- **Data items**:

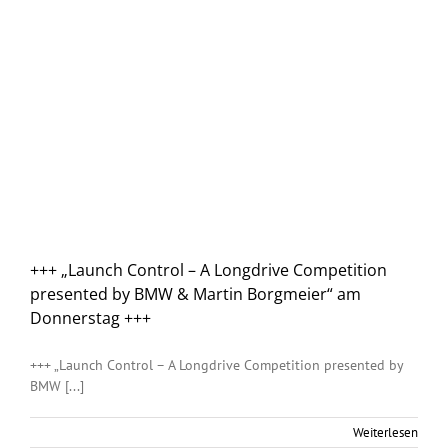
+++ „Launch Control – A Longdrive Competition
presented by BMW & Martin Borgmeier“ am
Donnerstag +++
+++ „Launch Control – A Longdrive Competition presented by
BMW [...]
Weiterlesen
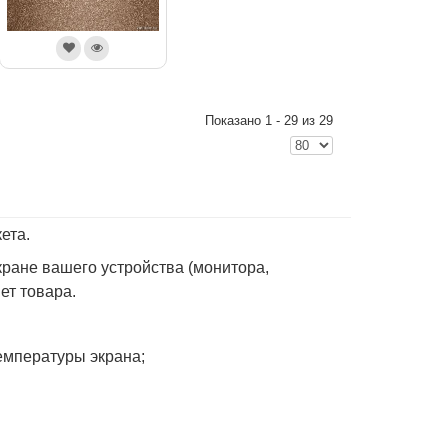
Показано 1 - 29 из 29
ета.
ране вашего устройства (монитора,
вет товара.
емпературы экрана;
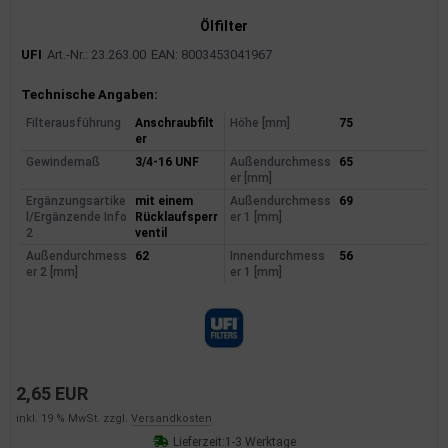
Ölfilter
UFI
Art.-Nr.: 23.263.00
EAN: 8003453041967
Produktinformationen
Technische Angaben:
Filterausführung
Anschraubfilt
Höhe [mm]
75
er
Gewindemaß
3/4-16 UNF
Außendurchmess
65
er [mm]
Ergänzungsartike
mit einem
Außendurchmess
69
l/Ergänzende Info
Rücklaufsperr
er 1 [mm]
2
ventil
Außendurchmess
62
Innendurchmess
56
er 2 [mm]
er 1 [mm]
2,65 EUR
inkl. 19 % MwSt. zzgl.
Versandkosten
Lieferzeit:
1-3 Werktage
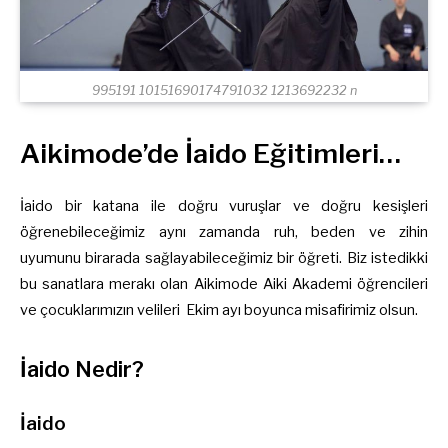
995191 10151690174791032 1213692232 n
Aikimode’de İaido Eğitimleri…
İaido bir katana ile doğru vuruşlar ve doğru kesişleri
öğrenebileceğimiz aynı zamanda ruh, beden ve zihin
uyumunu birarada sağlayabileceğimiz bir öğreti. Biz istedikki
bu sanatlara merakı olan Aikimode Aiki Akademi öğrencileri
ve çocuklarımızın velileri Ekim ayı boyunca misafirimiz olsun.
İaido Nedir?
İaido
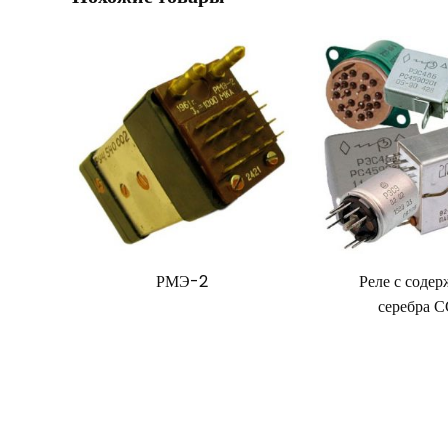
РМЭ-2
Реле с соде
серебра 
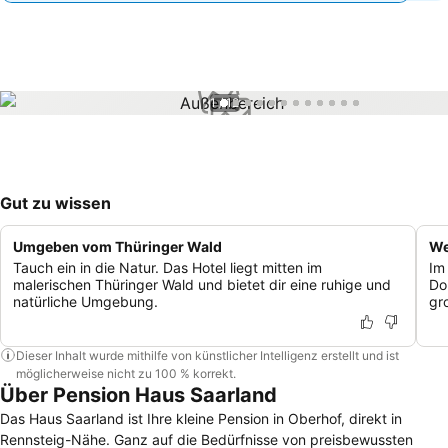
1 / 12
Gut zu wissen
Umgeben vom Thüringer Wald
We
Tauch ein in die Natur. Das Hotel liegt mitten im
Im
malerischen Thüringer Wald und bietet dir eine ruhige und
Do
natürliche Umgebung.
gr
Dieser Inhalt wurde mithilfe von künstlicher Intelligenz erstellt und ist
möglicherweise nicht zu 100 % korrekt.
Über Pension Haus Saarland
Das Haus Saarland ist Ihre kleine Pension in Oberhof, direkt in
Rennsteig-Nähe. Ganz auf die Bedürfnisse von preisbewussten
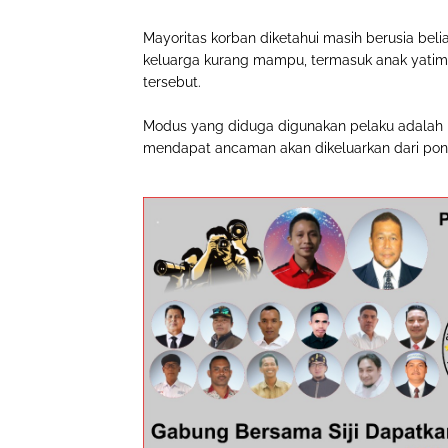
Mayoritas korban diketahui masih berusia bel
keluarga kurang mampu, termasuk anak yatim
tersebut.
Modus yang diduga digunakan pelaku adalah m
mendapat ancaman akan dikeluarkan dari pon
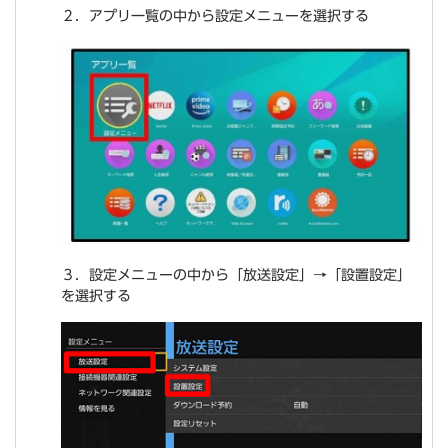
２．アプリ一覧の中から設定メニューを選択する
３．設定メニューの中から「放送設定」→「設置設定」
を選択する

- **The problem**: Exactly reproduce each record, leaving out any pictures.

- **Answer area**:
+++ „Launch Control – A Longdrive Competition
presented by BMW & Martin Borgmeier“ am
Donnerstag +++
+++ „Launch Control – A Longdrive Competition presented by
BMW [...]
Weiterlesen
Показано 1 - 29 из 29
ета.
ране вашего устройства (монитора,
вет товара.
емпературы экрана;
Ölfilter
UFI
Art.-Nr.: 23.263.00
EAN: 8003453041967
Produktinformationen
Technische Angaben:
Filterausführung
Anschraubfilt
Höhe [mm]
75
er
Gewindemaß
3/4-16 UNF
Außendurchmess
65
er [mm]
Ergänzungsartike
mit einem
Außendurchmess
69
l/Ergänzende Info
Rücklaufsperr
er 1 [mm]
2
ventil
Außendurchmess
62
Innendurchmess
56
er 2 [mm]
er 1 [mm]
2,65 EUR
inkl. 19 % MwSt. zzgl.
Versandkosten
Lieferzeit:
1-3 Werktage
995191 10151690174791032 1213692232 n
Aikimode’de İaido Eğitimleri…
İaido bir katana ile doğru vuruşlar ve doğru kesişleri
öğrenebileceğimiz aynı zamanda ruh, beden ve zihin
uyumunu birarada sağlayabileceğimiz bir öğreti. Biz istedikki
bu sanatlara merakı olan Aikimode Aiki Akademi öğrencileri
ve çocuklarımızın velileri Ekim ayı boyunca misafirimiz olsun.
İaido Nedir?
İaido
РМЭ-2
Реле с соде
серебра 
1 / 12
Gut zu wissen
Umgeben vom Thüringer Wald
We
Tauch ein in die Natur. Das Hotel liegt mitten im
Im
malerischen Thüringer Wald und bietet dir eine ruhige und
Do
natürliche Umgebung.
gr
Dieser Inhalt wurde mithilfe von künstlicher Intelligenz erstellt und ist
möglicherweise nicht zu 100 % korrekt.
Über Pension Haus Saarland
Das Haus Saarland ist Ihre kleine Pension in Oberhof, direkt in
Rennsteig-Nähe. Ganz auf die Bedürfnisse von preisbewussten
Mayoritas korban diketahui masih berusia bel
keluarga kurang mampu, termasuk anak yatim
tersebut.
Modus yang diduga digunakan pelaku adalah m
mendapat ancaman akan dikeluarkan dari pon
２．アプリ一覧の中から設定メニューを選択する
３．設定メニューの中から「放送設定」→「設置設定」
を選択する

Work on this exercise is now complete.